Connectivity has created new threat landscapes, but iRobot CISO Ravi Thatavarthy says it's important to remember fundamental IT security principles when it comes to security in IoT devices.

When it comes to security in IoT devices, it's important to remember that fundamental IT security principles are still applicable, according to Ravi Thatavarthy, director of information security and CISO at Bedford, Mass.-based consumer robotics company iRobot. Thatavarthy spoke with SearchCIO at the recent CDM Media CIO Summit in Boston, where he discussed how IoT is affecting the cybersecurity threat landscape, suggested best practices for securing IoT devices and delineated the role that CISOs play in these processes. He also offered pointers on how CISOs can build a strategic relationship with their organization's chief risk officers and shed light on the biggest challenge that CISOs face today.

This Q&A has been edited for clarity and length.

How is the internet of things changing the threat landscape?

Ravi Thatavarthy: When it comes to the internet of things, the landscape is different, but not necessarily the threats. The attack vectors are easy to get into because the devices are perimeter-less in the internet. Security principles like ITM and identity management are translating into IoT, but the bigger problem is that the risks are magnified in the IoT space if those principles are not applied properly. But the fundamental principles for securing IoT are nothing different from securing IT.

What role does a CISO play when it comes to ensuring security in IoT devices?

The fundamental principles for securing IoT are nothing different from securing IT.

Thatavarthy: It's more important that the CISOs today incorporate security in IoT devices starting at the chip level and make sure that secure updates are possible in those devices. If consumers needed to do a firmware update on their devices, the update should be seamless to the consumer. They should be able to do the upgrades very quickly and the devices should also have the ability to execute upgrades from a trusted source.

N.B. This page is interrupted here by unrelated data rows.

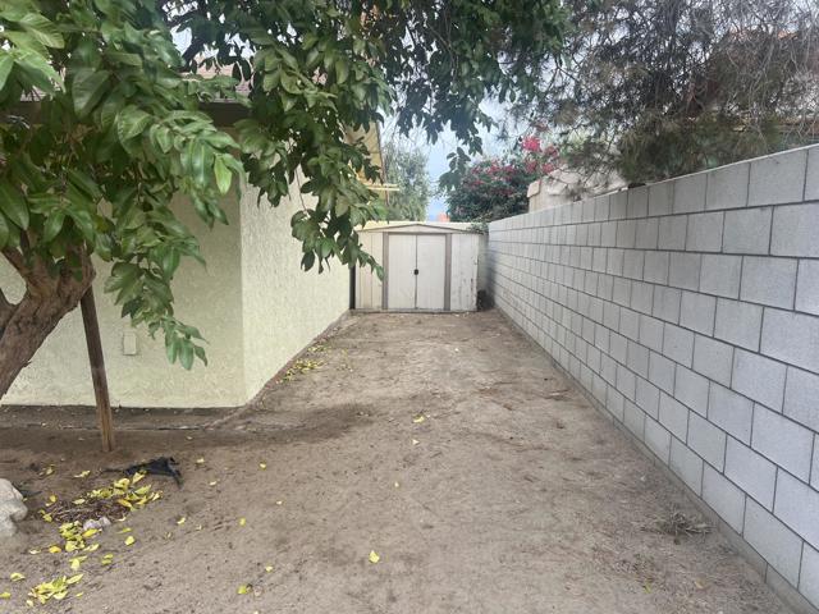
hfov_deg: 67.3
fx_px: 615
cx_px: 410
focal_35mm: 26
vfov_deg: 53.1
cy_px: 307
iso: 40
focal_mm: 5.7
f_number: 1.5
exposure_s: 1/158
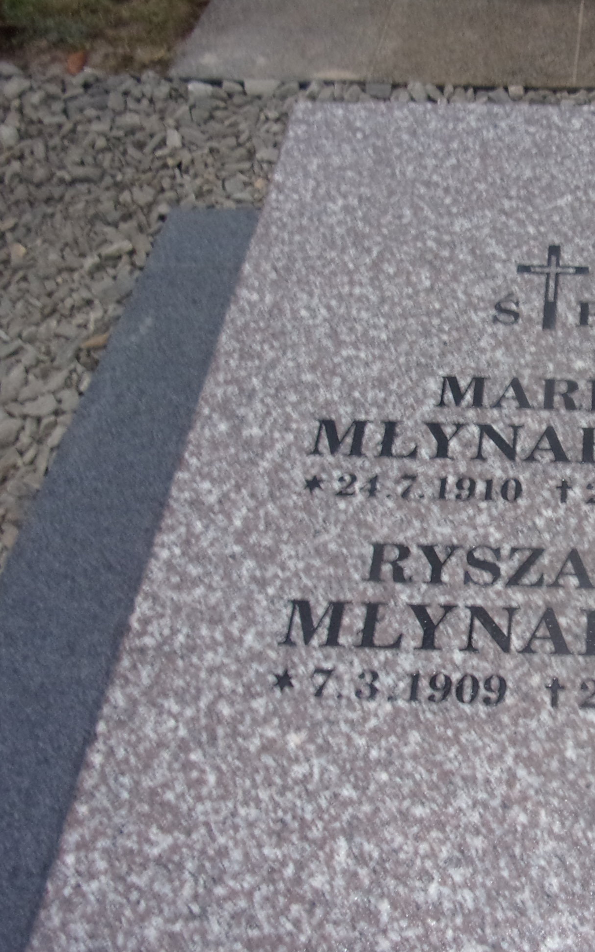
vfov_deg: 56.7
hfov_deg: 34.1
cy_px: 476
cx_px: 589
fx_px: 882
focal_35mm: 34
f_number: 3.3
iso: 160
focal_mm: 4.3
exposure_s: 1/34
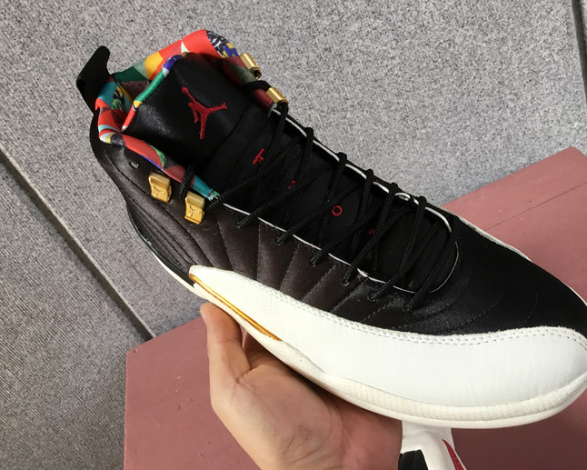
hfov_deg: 49.0
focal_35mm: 37
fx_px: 643
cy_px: 233
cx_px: 321
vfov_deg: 40.1
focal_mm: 3.3
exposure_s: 1/33
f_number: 2.4
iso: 32
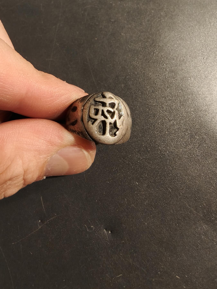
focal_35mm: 23
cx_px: 108
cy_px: 144
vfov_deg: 73.9
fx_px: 192
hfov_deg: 58.9
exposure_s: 1/62.1
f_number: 2
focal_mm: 2.32
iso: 200
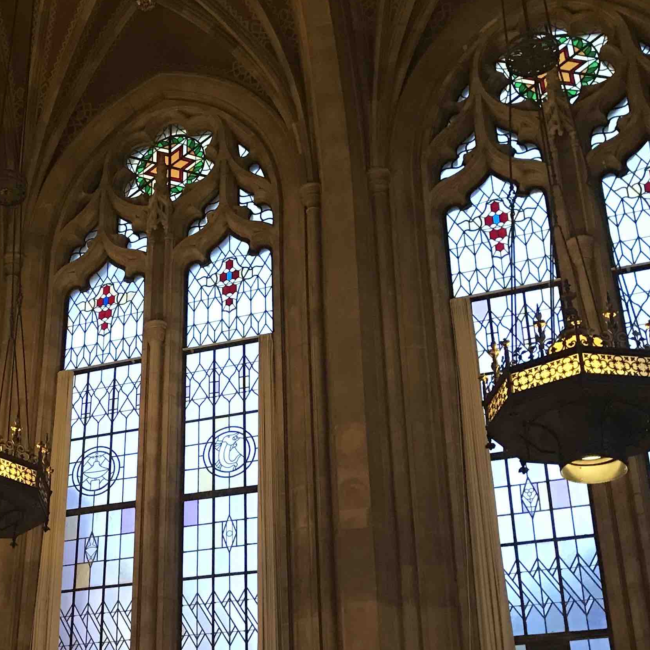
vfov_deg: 28.5
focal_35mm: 60
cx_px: 88
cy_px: 387
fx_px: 1275
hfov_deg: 27.7
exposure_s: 1/6
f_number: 1.8
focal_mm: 3.99
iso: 100
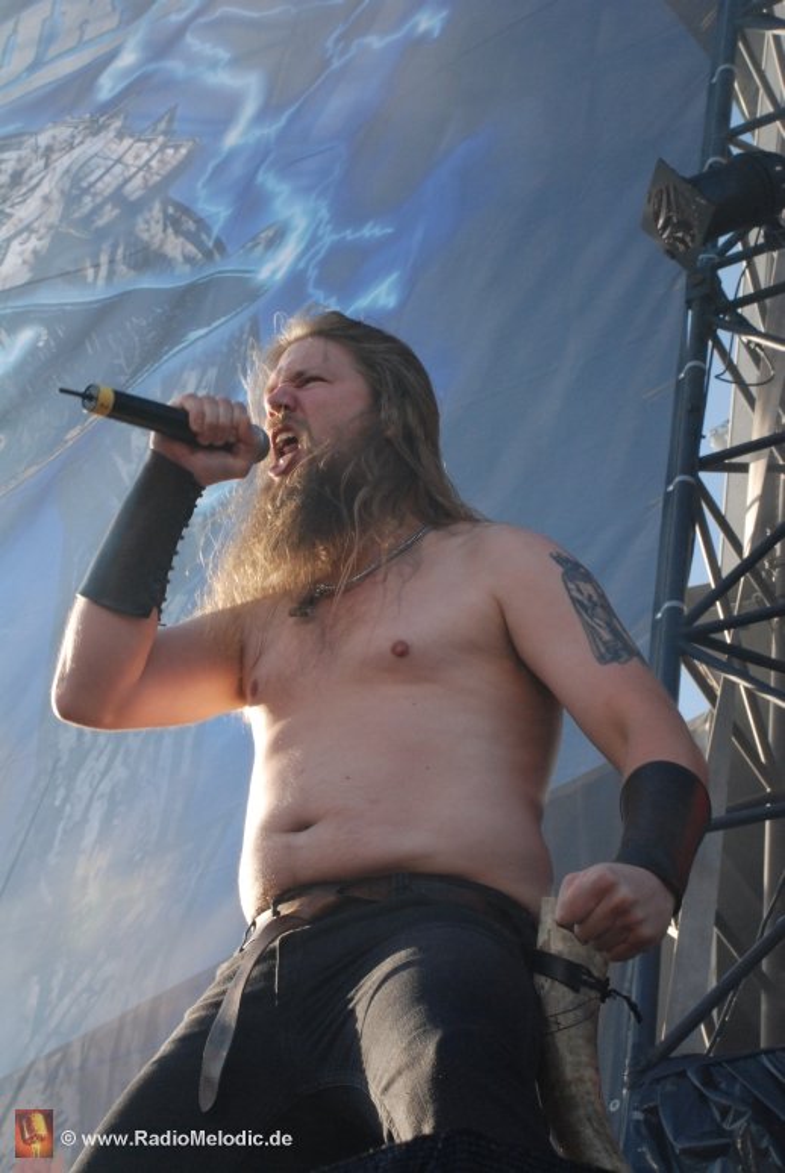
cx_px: 392
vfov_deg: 28.0
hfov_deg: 19.0
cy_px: 586
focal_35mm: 72
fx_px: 2349
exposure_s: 1/200
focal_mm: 48
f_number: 10
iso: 800
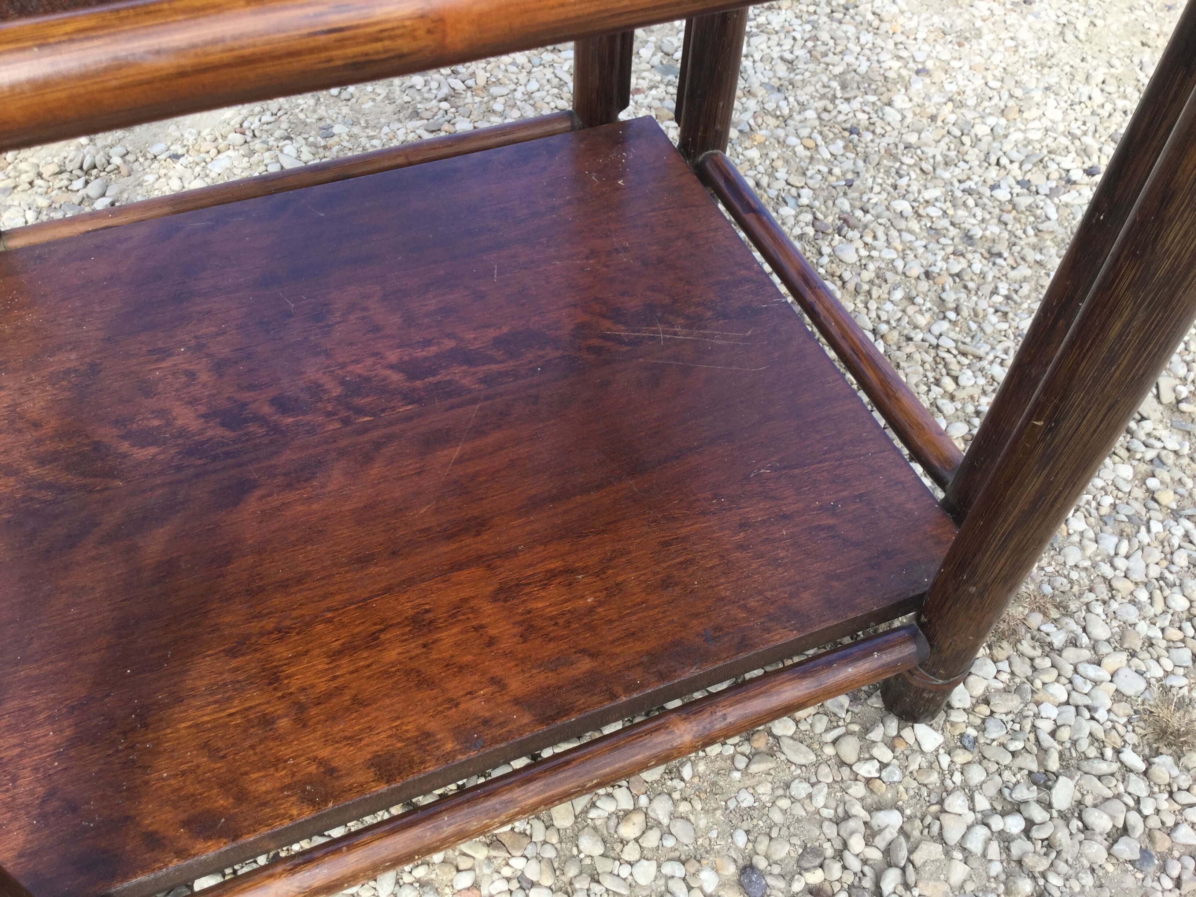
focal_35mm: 31
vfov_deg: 45.4
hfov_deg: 58.4
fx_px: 1071
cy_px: 448
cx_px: 598
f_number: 2.4
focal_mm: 3.3
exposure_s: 1/272
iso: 25
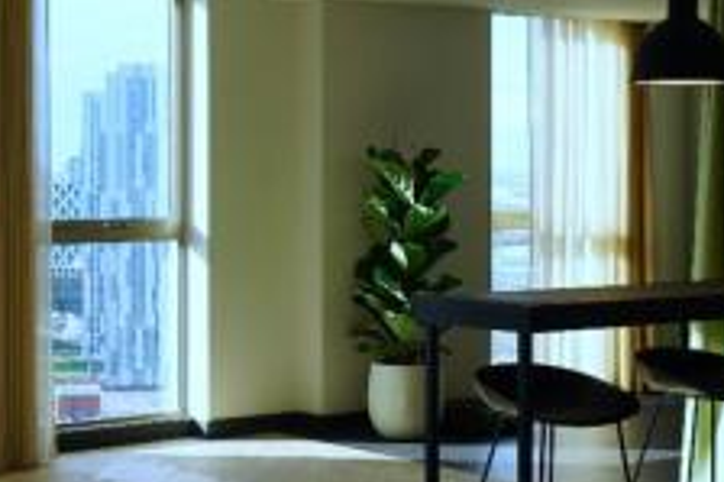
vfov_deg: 16.4
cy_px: 196
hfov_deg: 24.3
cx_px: 197
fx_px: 1668
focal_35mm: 83
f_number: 6.3
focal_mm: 39
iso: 100
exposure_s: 1/60
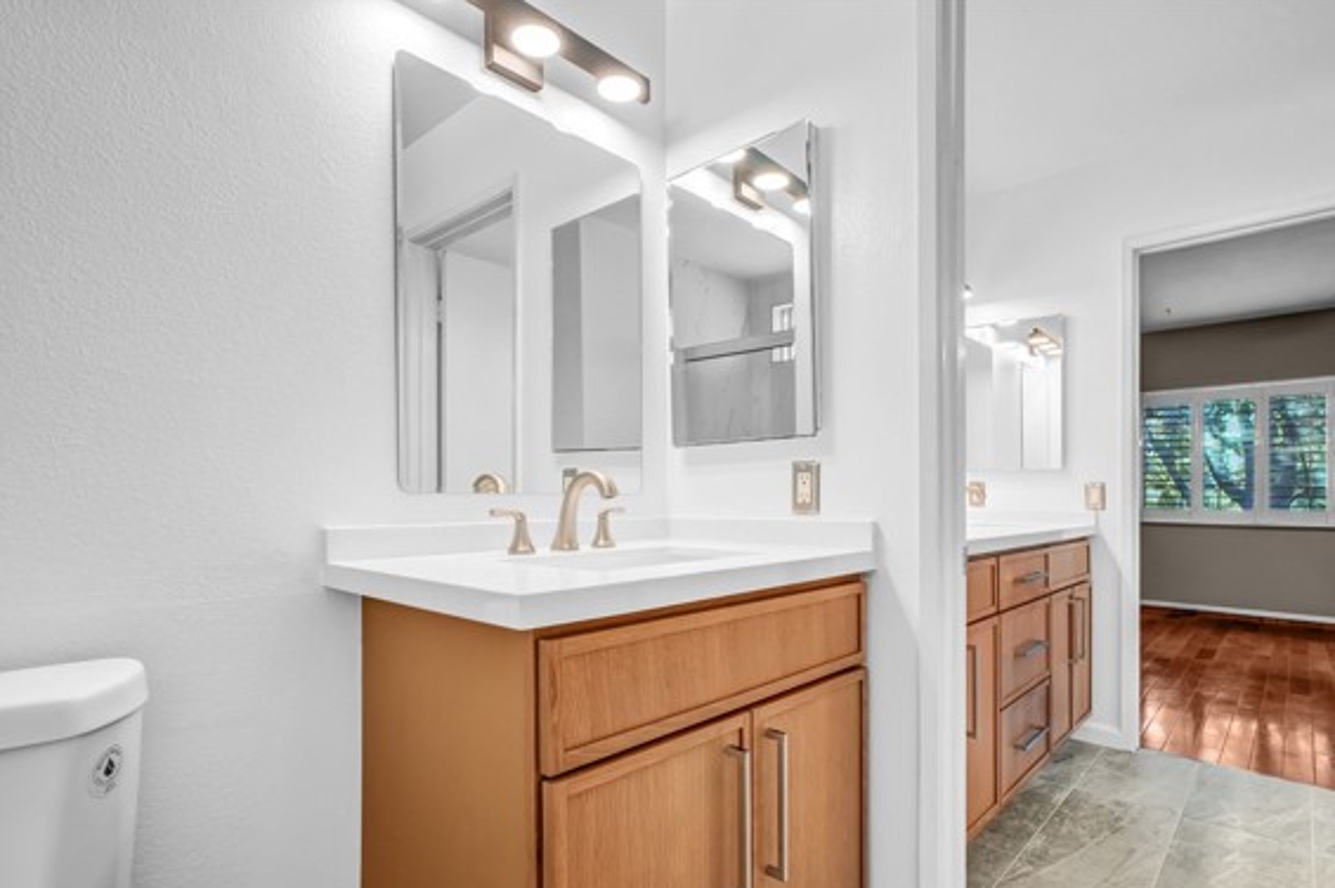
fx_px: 630
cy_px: 498
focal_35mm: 17
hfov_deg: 93.3
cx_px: 692
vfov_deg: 70.1
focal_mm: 10
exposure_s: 1/6
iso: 400
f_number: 9
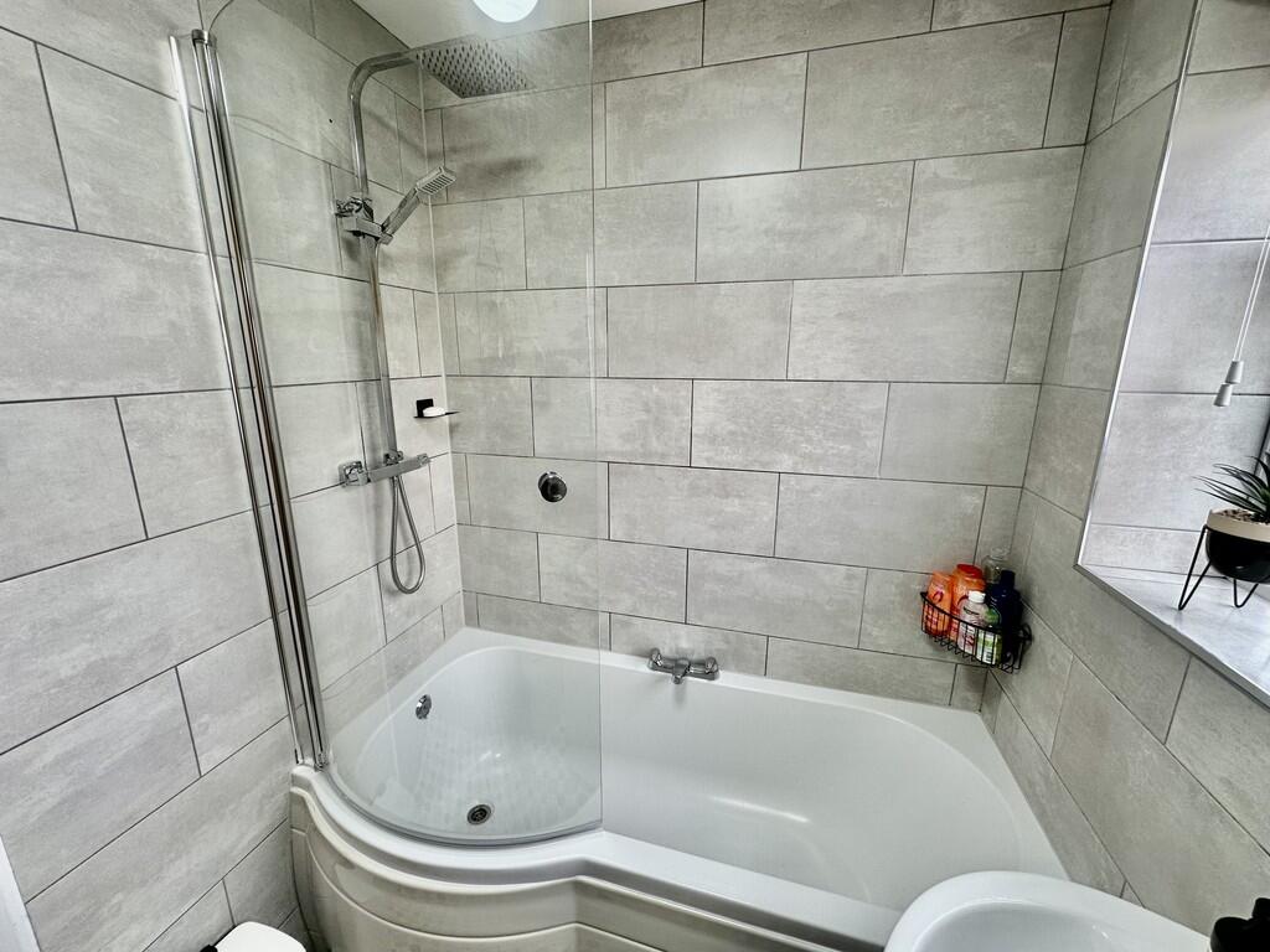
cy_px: 476
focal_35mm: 14
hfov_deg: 102.1
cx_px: 635
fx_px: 514
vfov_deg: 85.7
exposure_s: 1/100
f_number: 2.2
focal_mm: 2.22
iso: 100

When you are talking about smart homes, the primary responsibilities of a CISO is to promote the consumerization of the smart home by getting rid of the fear factor that smart home devices can affect your privacy. There will be products and there will be risks that people need to take. In the next ten years there will be a big phenomenon where these smart home devices can really make your life smart. On the product development side, the CISOs have the responsibility to promote security, starting from the inception.

What's the biggest challenge that CISOs face today?

Irrespective of the IoT or IT field, the biggest challenge every security officer faces today is weighing the business value with the risks. You should be able to support the business in a way that the product can be launched quickly so that the market can be captured appropriately, but at the same time the risks should be articulated. Being able to articulate the risks in the language of business will always be a learning exercise for every security professional.

Sometimes businesses will make decisions based on the risks and you should be ready to flow with it. Sometimes the decisions will be made in favor of security. Either way, security should not be a blocker to business.

How can CISOs build a strategic relationship with chief risk officers?

Thatavarthy: When you're talking to the business units, it is very important that you involve the chief risk officer all the time. The chief risk officer may not be able to understand the risk levels when they are articulated in a technical language and not the business language. It's very important to cultivate the culture that you always have this dialogue around what business risk means and what technical risk means.